**Paginafragment:**
**********

Het onderzoek is ter zitting van 4 mei 2006 geschorst. Nadat toestemming van partijen is verkregen om uitspraak te doen zonder nadere zitting is het onderzoek gesloten.
Tijdens een looncontrole heeft verweerder geconstateerd dat eiseres in de jaren 1998 tot en met 2001 de betalingen aan student-recruiters niet op de juiste wijze verantwoord heeft.
Verweerder heeft naar aanleiding daarvan eiseres correctienota’s en boetes over de jaren 1998 tot en met 2001 opgelegd.
Eiseres kan zich niet verenigen met het bestreden besluit waarbij haar bezwaar ongegrond is verklaard. Eiseres voert in beroep onder andere aan dat de recruiters niet in privaatrechtelijke dienstbetrekking werkzaam zijn bij eiseres.
De rechtbank overweegt als volgt.
Ingevolge artikel 10 van de Coördinatiewet Sociale Verzekering (CSV) is de werkgever verplicht aan verweerder opgave te doen van het door de werknemer genoten loon.
Volgens artikel 3 van de Ziektewet (ZW), Werkloosheidswet (WW) en de Wet op de arbeidsongeschiktheid verzekering (WAO) is, voorzover hier van belang, een werknemer een natuurlijk persoon, jonger dan 65 jaar die in privaatrechtelijke dienstbetrekking staat.
Voor het aannemen van een privaatrechtelijke dienstbetrekking moet zijn voldaan aan drie voorwaarden, te weten de verplichting van de werknemer tot persoonlijke dienstverrichting, de verplichting van de werkgever tot loonbetaling en het bestaan van een gezagsverhouding tussen werkgever en werknemer.
De rechtbank komt op grond van de stukken en het verhandelde ter zitting tot de conclusie dat aan de laatste voorwaarde, te weten het bestaan van een gezagsverhouding, niet is voldaan. Daartoe heeft de rechtbank het volgende overwogen.
Ingevolge vaste jurisprudentie is voor het bestaan van een gezagsverhouding doorslaggevend of degene die de arbeid verricht, gehouden is opdrachten en aanwijzingen op te volgen omtrent de wijze waarop de werkzaamheden dienen te worden uitgevoerd. Niet vereist is dat daadwerkelijk opdrachten en aanwijzingen worden gegeven.
Student-recruiters zijn studenten die betrokken worden bij de werkzaamheden van eiseres. Zij dienen eiseres te wijzen op medestudenten die naar de mening van de student-recruiter geschikt zijn om voor te stellen aan bedrijven die eiseres hebben ingeschakeld om voor hen getalenteerde academici te werven en te selecteren. De vacatures halen de student-recruiters van een website die ook voor andere studenten toegankelijk is.

**********

**Rijen:**
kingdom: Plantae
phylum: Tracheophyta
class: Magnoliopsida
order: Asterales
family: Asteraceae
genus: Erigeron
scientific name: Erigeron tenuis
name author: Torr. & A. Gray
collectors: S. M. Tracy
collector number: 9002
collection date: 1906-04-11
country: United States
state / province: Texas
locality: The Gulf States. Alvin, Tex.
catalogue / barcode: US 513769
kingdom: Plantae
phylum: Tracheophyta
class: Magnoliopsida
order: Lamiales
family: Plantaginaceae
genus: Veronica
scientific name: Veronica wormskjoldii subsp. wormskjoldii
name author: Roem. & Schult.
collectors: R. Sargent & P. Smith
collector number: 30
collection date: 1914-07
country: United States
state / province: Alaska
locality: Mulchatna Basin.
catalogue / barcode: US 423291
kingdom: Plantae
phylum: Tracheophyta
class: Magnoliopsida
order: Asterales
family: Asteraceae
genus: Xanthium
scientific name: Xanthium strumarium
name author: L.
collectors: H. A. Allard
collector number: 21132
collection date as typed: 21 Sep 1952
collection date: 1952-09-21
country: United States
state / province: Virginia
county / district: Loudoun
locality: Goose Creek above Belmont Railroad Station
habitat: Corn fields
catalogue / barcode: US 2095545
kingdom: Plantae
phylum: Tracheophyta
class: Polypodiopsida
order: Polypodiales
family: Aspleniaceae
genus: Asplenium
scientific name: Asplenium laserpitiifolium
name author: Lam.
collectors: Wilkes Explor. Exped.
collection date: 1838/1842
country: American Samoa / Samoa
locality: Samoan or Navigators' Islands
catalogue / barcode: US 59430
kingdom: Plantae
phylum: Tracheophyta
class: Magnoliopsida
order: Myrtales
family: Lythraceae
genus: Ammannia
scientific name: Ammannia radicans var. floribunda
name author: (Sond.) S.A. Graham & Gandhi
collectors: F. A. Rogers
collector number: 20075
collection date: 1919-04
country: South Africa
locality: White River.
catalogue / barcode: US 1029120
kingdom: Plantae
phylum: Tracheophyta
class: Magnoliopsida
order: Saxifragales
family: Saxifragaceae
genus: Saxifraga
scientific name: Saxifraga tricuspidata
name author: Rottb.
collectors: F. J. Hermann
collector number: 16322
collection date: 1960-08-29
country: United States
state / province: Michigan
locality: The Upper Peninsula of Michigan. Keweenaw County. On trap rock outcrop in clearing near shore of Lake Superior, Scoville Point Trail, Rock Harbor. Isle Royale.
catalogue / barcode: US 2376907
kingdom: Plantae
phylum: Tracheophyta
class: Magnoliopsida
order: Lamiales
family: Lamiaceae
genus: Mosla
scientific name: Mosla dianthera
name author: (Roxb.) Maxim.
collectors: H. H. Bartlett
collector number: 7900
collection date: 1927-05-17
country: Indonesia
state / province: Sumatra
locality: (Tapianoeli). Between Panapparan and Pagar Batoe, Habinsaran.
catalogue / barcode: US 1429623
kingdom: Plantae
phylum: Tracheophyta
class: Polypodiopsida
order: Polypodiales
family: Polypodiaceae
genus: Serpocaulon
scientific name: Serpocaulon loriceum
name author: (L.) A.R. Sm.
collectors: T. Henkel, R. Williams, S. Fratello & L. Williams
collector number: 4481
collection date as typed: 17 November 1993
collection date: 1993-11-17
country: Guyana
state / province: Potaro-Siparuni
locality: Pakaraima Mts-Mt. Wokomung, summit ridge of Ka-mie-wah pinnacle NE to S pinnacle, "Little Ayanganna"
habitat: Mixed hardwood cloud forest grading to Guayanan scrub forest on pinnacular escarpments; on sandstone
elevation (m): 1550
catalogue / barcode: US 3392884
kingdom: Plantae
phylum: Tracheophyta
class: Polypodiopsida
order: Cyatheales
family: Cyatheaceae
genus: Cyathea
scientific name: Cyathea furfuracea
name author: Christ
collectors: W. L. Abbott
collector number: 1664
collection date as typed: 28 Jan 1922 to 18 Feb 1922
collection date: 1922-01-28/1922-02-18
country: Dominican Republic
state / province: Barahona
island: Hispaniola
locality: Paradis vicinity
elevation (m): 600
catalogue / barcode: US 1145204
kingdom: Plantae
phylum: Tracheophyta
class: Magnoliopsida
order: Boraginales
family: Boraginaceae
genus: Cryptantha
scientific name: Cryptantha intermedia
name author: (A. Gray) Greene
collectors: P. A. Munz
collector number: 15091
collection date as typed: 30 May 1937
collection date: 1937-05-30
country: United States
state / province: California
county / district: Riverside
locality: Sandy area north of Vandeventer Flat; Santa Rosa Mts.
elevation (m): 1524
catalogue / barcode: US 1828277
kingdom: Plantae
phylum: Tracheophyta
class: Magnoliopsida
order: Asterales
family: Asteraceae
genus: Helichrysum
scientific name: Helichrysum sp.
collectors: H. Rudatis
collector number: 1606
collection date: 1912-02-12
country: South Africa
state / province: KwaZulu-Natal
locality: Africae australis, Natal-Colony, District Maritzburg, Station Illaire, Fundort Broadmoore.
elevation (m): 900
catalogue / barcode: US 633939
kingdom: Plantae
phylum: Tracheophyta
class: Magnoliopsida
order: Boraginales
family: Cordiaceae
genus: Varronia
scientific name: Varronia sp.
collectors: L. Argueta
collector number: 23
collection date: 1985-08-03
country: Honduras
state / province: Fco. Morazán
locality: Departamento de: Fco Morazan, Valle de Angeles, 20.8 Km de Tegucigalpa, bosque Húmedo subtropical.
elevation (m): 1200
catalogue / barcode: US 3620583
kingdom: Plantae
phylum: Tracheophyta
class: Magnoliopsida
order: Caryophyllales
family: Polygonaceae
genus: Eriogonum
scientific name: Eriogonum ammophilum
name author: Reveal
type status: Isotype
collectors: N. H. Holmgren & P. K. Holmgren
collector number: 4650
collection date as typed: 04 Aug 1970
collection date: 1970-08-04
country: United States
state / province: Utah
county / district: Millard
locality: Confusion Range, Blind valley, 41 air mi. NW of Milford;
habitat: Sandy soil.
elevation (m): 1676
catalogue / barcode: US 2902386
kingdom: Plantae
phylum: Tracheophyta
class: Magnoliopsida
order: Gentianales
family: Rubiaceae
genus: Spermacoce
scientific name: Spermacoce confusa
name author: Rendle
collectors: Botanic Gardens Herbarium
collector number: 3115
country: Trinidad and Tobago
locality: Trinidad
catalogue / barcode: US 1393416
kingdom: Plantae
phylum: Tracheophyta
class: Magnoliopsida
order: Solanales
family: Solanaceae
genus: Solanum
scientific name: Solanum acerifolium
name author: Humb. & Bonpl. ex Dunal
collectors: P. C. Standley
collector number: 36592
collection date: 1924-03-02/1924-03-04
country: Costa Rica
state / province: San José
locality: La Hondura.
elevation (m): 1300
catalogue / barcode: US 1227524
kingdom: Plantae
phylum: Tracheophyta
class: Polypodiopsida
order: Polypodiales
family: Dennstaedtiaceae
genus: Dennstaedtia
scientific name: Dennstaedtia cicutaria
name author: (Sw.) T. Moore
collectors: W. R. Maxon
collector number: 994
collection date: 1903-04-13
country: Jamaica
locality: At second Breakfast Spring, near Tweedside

**********

**Opdrachten:**
[1] Zet deze zin uit het paginafragment om in het Engels: "Niet vereist is dat daadwerkelijk opdrachten en aanwijzingen worden gegeven."
[2] Neem uit de rijen letterlijk de regels over, te beginnen bij de regel met "collector number: 1606" en eindigend bij de regel met "catalogue / barcode: US 633939".

**Uitgewerkte antwoorden:**
[1] It is not required that orders and instructions actually be given.

[2]
collector number: 1606
collection date: 1912-02-12
country: South Africa
state / province: KwaZulu-Natal
locality: Africae australis, Natal-Colony, District Maritzburg, Station Illaire, Fundort Broadmoore.
elevation (m): 900
catalogue / barcode: US 633939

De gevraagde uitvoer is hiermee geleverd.